O relatório reafirma uma forte assimetria regional e uma intensa concentração do problema comercial em poucas áreas de concessão. As dez distribuidoras com os cenários mais severos de furto concentram 76,2% de todas as perdas não técnicas do Brasil.

O dado mais alarmante envolve a Light (RJ) e a Amazonas Energia (AM). Juntas, as duas empresas respondem por 31,2% do volume total de perdas não técnicas do país, embora somem apenas 5,8% do mercado nacional de baixa tensão. Na região Norte, o índice de PNT real sobre a energia injetada bateu os 20%, contrastando com o Sul, onde o indicador se posicionou em 2,6%, em perfeita aderência ao teto regulatório.

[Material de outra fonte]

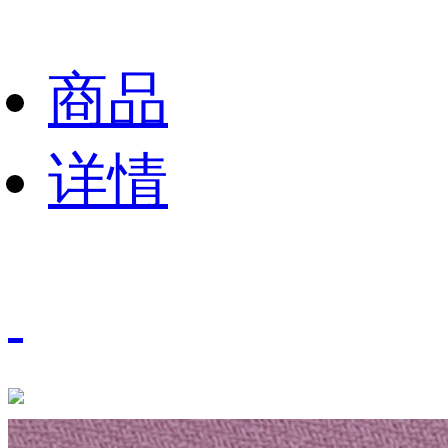
商品
详情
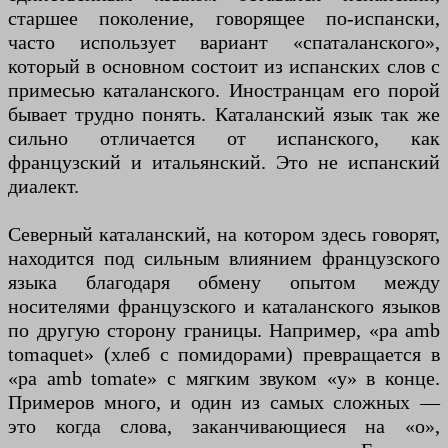
старшее поколение, говорящее по-испански,
часто использует вариант «спаталанского»,
который в основном состоит из испанских слов с
примесью каталанского. Иностранцам его порой
бывает трудно понять. Каталанский язык так же
сильно отличается от испанского, как
французский и итальянский. Это не испанский
диалект.
Северный каталанский, на котором здесь говорят,
находится под сильным влиянием французского
языка благодаря обмену опытом между
носителями французского и каталанского языков
по другую сторону границы. Например, «pa amb
tomaquet» (хлеб с помидорами) превращается в
«pa amb tomate» с мягким звуком «у» в конце.
Примеров много, и один из самых сложных —
это когда слова, заканчивающиеся на «о»,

A complexidade socioeconômica das áreas de concessão, avaliada pela Aneel por meio de modelos econométricos que ponderam variáveis como segurança pública, disposição urbana e domicílios subnormais, continua sendo o principal balizador para a fixação das metas regulatórias. Diante desse cenário de forte pressão sobre o fluxo de caixa das empresas e buscando modernizar os incentivos regulatórios, o regulador mantém em andamento a Tomada de Subsídios nº 25/2026. O processo iniciou a revisitação completa da metodologia de PNT, com previsão de abertura de Consulta Pública e encerramento dos novos parâmetros regulatórios ainda no segundo semestre de 2026.